→ **Record extracts**:
========
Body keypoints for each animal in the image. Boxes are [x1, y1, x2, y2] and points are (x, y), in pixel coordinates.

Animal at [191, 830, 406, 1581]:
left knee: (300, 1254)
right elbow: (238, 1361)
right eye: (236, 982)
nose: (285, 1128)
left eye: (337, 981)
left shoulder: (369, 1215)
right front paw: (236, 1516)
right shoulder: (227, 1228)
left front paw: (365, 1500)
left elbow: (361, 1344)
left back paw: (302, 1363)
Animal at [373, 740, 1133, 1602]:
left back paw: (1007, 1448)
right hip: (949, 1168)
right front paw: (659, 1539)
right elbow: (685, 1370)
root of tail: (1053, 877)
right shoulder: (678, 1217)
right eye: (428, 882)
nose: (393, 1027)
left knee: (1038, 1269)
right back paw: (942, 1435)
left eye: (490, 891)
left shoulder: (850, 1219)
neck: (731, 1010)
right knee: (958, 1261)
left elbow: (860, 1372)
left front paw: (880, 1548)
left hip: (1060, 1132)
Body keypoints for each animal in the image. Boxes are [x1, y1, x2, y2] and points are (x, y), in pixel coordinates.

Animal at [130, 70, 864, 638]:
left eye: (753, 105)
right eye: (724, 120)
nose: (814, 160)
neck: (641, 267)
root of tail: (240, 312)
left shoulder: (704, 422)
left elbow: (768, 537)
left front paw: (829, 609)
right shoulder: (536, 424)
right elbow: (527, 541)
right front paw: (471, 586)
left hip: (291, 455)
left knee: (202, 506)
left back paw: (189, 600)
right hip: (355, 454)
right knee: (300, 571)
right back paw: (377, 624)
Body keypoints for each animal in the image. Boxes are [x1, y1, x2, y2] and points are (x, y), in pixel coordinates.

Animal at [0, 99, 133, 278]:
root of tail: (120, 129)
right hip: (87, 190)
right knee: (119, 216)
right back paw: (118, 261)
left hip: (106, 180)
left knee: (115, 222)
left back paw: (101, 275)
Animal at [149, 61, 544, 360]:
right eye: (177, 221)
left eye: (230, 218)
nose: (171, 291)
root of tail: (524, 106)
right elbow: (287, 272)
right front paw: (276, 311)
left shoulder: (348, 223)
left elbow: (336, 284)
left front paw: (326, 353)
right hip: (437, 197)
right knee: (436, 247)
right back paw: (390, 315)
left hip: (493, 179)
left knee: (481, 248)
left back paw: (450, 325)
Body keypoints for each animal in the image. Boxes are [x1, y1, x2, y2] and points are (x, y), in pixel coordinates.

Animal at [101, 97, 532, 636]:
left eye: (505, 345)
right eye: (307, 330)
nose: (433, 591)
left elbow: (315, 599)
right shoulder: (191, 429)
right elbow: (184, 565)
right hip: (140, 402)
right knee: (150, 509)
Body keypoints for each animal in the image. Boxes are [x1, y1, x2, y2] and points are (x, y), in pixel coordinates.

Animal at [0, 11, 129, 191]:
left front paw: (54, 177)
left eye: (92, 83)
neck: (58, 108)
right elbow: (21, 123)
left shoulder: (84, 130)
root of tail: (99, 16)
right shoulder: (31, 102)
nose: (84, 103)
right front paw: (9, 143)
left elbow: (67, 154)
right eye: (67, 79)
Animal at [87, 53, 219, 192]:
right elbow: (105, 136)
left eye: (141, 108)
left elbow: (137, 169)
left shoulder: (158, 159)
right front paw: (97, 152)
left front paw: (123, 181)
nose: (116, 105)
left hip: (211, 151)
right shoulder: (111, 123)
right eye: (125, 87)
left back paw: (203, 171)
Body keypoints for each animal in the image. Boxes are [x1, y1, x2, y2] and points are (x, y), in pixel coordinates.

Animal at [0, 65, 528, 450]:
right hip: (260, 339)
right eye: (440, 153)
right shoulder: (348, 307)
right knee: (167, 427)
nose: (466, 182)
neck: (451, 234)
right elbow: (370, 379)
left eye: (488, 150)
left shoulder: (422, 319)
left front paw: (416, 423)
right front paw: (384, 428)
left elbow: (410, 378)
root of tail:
========
→ **How to complete this task**:
Work through the material above. Then report how many of its lines contain "root", and only that.

→ **Response to this exercise**:
6